◆ What you are asked to do: Could you copy each of the rows below word for word, with nothing changed?

◆ Data records:
|---|

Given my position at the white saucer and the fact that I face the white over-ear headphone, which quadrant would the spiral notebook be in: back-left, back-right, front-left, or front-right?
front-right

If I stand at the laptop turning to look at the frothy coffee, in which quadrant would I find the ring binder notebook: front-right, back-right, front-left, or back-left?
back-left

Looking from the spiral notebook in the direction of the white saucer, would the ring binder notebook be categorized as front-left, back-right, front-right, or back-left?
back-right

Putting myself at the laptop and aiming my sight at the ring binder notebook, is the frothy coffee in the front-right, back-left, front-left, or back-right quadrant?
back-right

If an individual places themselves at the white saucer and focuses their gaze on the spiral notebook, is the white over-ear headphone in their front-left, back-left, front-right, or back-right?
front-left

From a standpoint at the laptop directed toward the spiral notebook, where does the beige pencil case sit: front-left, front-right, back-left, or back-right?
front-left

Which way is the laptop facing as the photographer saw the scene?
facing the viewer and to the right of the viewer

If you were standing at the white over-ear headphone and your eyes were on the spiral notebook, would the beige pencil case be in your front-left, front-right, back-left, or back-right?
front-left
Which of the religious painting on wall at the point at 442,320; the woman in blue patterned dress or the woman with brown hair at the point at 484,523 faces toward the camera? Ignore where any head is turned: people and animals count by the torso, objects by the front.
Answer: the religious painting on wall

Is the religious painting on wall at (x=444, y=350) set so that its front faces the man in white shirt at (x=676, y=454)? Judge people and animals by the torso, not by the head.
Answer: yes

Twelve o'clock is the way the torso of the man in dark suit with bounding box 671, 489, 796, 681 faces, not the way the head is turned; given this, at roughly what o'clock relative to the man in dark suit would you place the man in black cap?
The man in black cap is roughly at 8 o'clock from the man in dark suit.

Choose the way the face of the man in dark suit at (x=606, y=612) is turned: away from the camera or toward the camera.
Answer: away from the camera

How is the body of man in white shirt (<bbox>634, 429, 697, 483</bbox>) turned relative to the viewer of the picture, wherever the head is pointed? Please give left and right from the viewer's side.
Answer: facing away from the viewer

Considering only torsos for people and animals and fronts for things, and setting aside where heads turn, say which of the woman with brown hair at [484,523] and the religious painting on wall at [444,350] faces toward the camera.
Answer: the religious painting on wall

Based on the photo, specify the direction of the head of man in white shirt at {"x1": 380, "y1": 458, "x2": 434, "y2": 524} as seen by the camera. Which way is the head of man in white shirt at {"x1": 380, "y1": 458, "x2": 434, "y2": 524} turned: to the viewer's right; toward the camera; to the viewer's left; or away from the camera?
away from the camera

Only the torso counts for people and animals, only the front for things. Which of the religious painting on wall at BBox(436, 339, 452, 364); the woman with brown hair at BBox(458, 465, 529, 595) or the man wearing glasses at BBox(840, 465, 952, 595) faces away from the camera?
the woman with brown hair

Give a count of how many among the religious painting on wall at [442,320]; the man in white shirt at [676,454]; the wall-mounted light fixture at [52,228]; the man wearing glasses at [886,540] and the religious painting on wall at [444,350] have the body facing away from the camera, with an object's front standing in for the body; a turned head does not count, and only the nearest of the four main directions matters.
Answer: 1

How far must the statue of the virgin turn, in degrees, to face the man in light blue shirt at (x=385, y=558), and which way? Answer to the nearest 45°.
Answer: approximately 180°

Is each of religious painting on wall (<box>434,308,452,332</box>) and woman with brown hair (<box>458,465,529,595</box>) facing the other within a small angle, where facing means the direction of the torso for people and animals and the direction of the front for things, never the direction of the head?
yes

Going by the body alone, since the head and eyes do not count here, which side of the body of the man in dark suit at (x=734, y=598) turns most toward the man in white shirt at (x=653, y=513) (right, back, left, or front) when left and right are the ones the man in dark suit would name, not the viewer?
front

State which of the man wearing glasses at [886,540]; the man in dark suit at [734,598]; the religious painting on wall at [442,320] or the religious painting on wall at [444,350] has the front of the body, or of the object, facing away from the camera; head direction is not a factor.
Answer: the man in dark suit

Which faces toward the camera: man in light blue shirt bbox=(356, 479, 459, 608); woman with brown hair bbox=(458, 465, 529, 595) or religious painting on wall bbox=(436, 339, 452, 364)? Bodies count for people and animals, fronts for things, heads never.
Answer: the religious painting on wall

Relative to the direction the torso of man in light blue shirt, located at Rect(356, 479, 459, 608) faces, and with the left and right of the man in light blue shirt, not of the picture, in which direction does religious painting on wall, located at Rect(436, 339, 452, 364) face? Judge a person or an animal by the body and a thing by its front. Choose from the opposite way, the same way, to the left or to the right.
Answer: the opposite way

|---|

◆ Reply:
Given my position at the white saucer and the fact that I face the white over-ear headphone, which quadrant would the spiral notebook be in: back-left, back-right, front-left, or front-right?
front-right

If I stand at the laptop turning to look at the frothy coffee, in which quadrant would I find the ring binder notebook: front-right, back-right, front-left, or back-left?
back-left

Looking from the spiral notebook in the direction of the white saucer, would the ring binder notebook be categorized as front-left, back-right, front-right, or back-left?
back-right

Putting myself at the laptop and aiming my sight at the ring binder notebook, is the frothy coffee in the front-right, back-left, front-left, or back-right quadrant?
back-right

If an individual places themselves at the white saucer and focuses their gaze on the spiral notebook, is the white over-ear headphone in their front-left, back-left, front-right, or back-right?
front-left

From a standpoint at the laptop directed toward the spiral notebook, where does the beige pencil case sit: front-left, front-right, back-left, or back-right?
front-left

Which way is the laptop facing as the photographer saw the scene?
facing the viewer and to the right of the viewer

If you were standing at the white over-ear headphone and your eyes were on the spiral notebook, would the beige pencil case be in your front-left, front-right, back-left, or back-right?
front-left
Which of the religious painting on wall at the point at 442,320; the woman in blue patterned dress or the woman with brown hair at the point at 484,523 faces toward the camera? Ignore where any head is turned: people and animals count by the torso, objects by the front.
Answer: the religious painting on wall

Is the religious painting on wall at (x=444, y=350) set so that its front faces the man in white shirt at (x=676, y=454)? Judge people and animals by the torso, not by the head.
Answer: yes

Twelve o'clock is the way the torso of the man in dark suit with bounding box 671, 489, 796, 681 faces, not the way the head is turned; given this, at roughly what o'clock relative to the man in dark suit would you place the man in black cap?
The man in black cap is roughly at 8 o'clock from the man in dark suit.

Choose the way the face of the man in dark suit at (x=606, y=612) is turned: away from the camera or toward the camera.
Answer: away from the camera

How is the body of man in white shirt (<bbox>634, 429, 697, 483</bbox>) turned relative to the viewer of the picture, wherever the head is pointed? Please give left and right from the viewer's side.
Answer: facing away from the viewer

Considering only torsos for people and animals and fronts for things, and setting aside where heads turn, say which of the woman with brown hair at [484,523] and the religious painting on wall at [444,350] faces toward the camera.
Answer: the religious painting on wall

Based on the photo, specify the direction of the head of man in white shirt at {"x1": 380, "y1": 458, "x2": 434, "y2": 524} as seen by the camera. Which way is the head of man in white shirt at {"x1": 380, "y1": 458, "x2": 434, "y2": 524} turned: to the viewer's right; toward the camera; to the viewer's left; or away from the camera?
away from the camera

Only the torso counts for people and animals, only the front for things. Which of the religious painting on wall at BBox(436, 339, 452, 364); the woman with brown hair at BBox(458, 465, 529, 595) or the man wearing glasses at BBox(840, 465, 952, 595) faces away from the camera?
the woman with brown hair

Give a count of how many among the religious painting on wall at [442,320]; the man in white shirt at [676,454]; the wall-mounted light fixture at [52,228]; the man wearing glasses at [886,540] and the religious painting on wall at [444,350] have the body facing away from the camera, with an object's front standing in for the body; a turned head does not count, and only the nearest of the four main directions matters.
Answer: 1

How far must the statue of the virgin turn, in degrees, to face the man in light blue shirt at (x=385, y=558), and which way? Answer to the nearest 45°.
Answer: approximately 180°

Is each of religious painting on wall (<box>434,308,452,332</box>) and woman with brown hair (<box>458,465,529,595</box>) facing the other within a small angle, where facing means the direction of the torso for people and animals and the direction of the front for things, never the direction of the head?
yes

Going by the body alone, since the head and eyes do not count here, which side of the body of the man in dark suit at (x=734, y=598) turns most toward the man in white shirt at (x=653, y=513) (right, back, left, or front) when left and right are the ones the man in dark suit would name, not the viewer?
front

State which of the man wearing glasses at [886,540]; the man in dark suit at [734,598]; the religious painting on wall at [442,320] or the religious painting on wall at [444,350] has the front of the body, or of the object, facing away from the camera; head direction is not a factor.
Answer: the man in dark suit

Which faces toward the camera: man in light blue shirt bbox=(356, 479, 459, 608); woman with brown hair bbox=(458, 465, 529, 595) or religious painting on wall bbox=(436, 339, 452, 364)? Bodies count for people and animals, fronts for things, heads never.
Answer: the religious painting on wall

Relative to the direction the torso of man in light blue shirt, located at Rect(356, 479, 459, 608) faces, and with the left and right of the man in light blue shirt, not of the picture, in which direction does religious painting on wall, located at Rect(436, 339, 452, 364) face? Judge a person or an animal by the body and a thing by its front. Choose from the opposite way, the same way, to the left or to the right.
Answer: the opposite way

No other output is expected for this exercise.